South Korean researchers develop new battery tech that can charge electric cars up to 90% in 6 minutes | Representative Image&
In what could drive Elon Musk to push another tweet, a team of South Korean researchers have developed a faster charging and longer lasting battery material that can juice up electric cars up to 90 per cent in just six minutes.
Unlike conventional cars that use internal combustion engines, electric cars are solely powered by lithium ion batteries, so the battery performance defines the car's overall performance.
However, slow charging times and weak power are still barriers to be overcome.

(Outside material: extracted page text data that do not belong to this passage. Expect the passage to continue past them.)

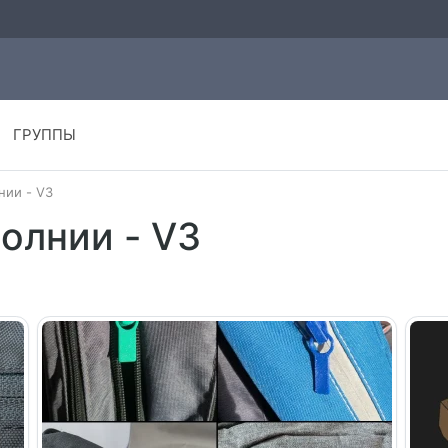
ГРУППЫ
нии - V3
олнии - V3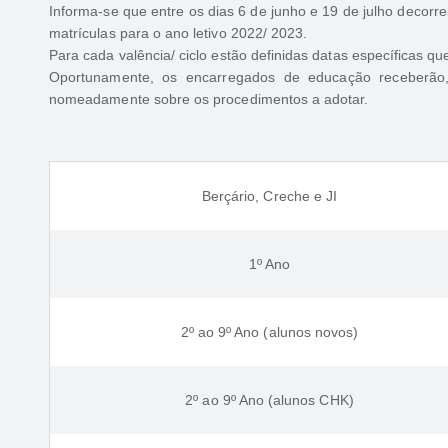
Informa-se que entre os dias 6 de junho e 19 de julho decorr
matrículas para o ano letivo 2022/ 2023.
Para cada valência/ ciclo estão definidas datas específicas q
Oportunamente, os encarregados de educação receberão, 
nomeadamente sobre os procedimentos a adotar.
Berçário, Creche e JI
1º Ano
2º ao 9º Ano (alunos novos)
2º ao 9º Ano (alunos CHK)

The research teams of professor Byoungwoo Kang and Dr Minkyung Kim from Pohang University of Science and Technology, along with professor Won-Sub Yoon at Sungkyunkwan University proved for the first time that high power can be produced by significantly reducing the charging and discharging time without reducing the particle size.
"The conventional approach has always been a trade-off between its low energy density and the rapid charge and discharge speed due to the reduction in the particle size," said Kang.
For fast charging and discharging of Li-ion batteries, methods that reduce the particle size of electrode materials were used so far.
However, reducing the particle size has a disadvantage of decreasing the volumetric energy density of the batteries.
To this, the research team confirmed that if an intermediate phase in the phase transition is formed during the charging and discharging, high power can be generated without losing high energy density or reducing the particle size through rapid charging and discharging, enabling the development of long-lasting Li-ion batteries.
Using the synthesis method developed by the research team, one can induce an intermediate phase that acts as a structural buffer that can dramatically reduce the change in volume between the two phases in a particle.
In addition, it has been confirmed that this buffering intermediate phase can help create and grow a new phase within the particle, improving the speed of insertion and removal of lithium in the particle, the researchers noted.
As a result, the Li-ion battery electrodes synthesised by the research team charged up to 90 per cent in six minutes and discharged 54 per cent in 18 seconds -- a promising sign for developing high-power Li-ion batteries.
"This research has laid the foundation for developing Li-ion batteries that can achieve quick charging and discharging speed, high energy density, and prolonged performance," he said in a paper published in the leading journal Energy & Environmental Science.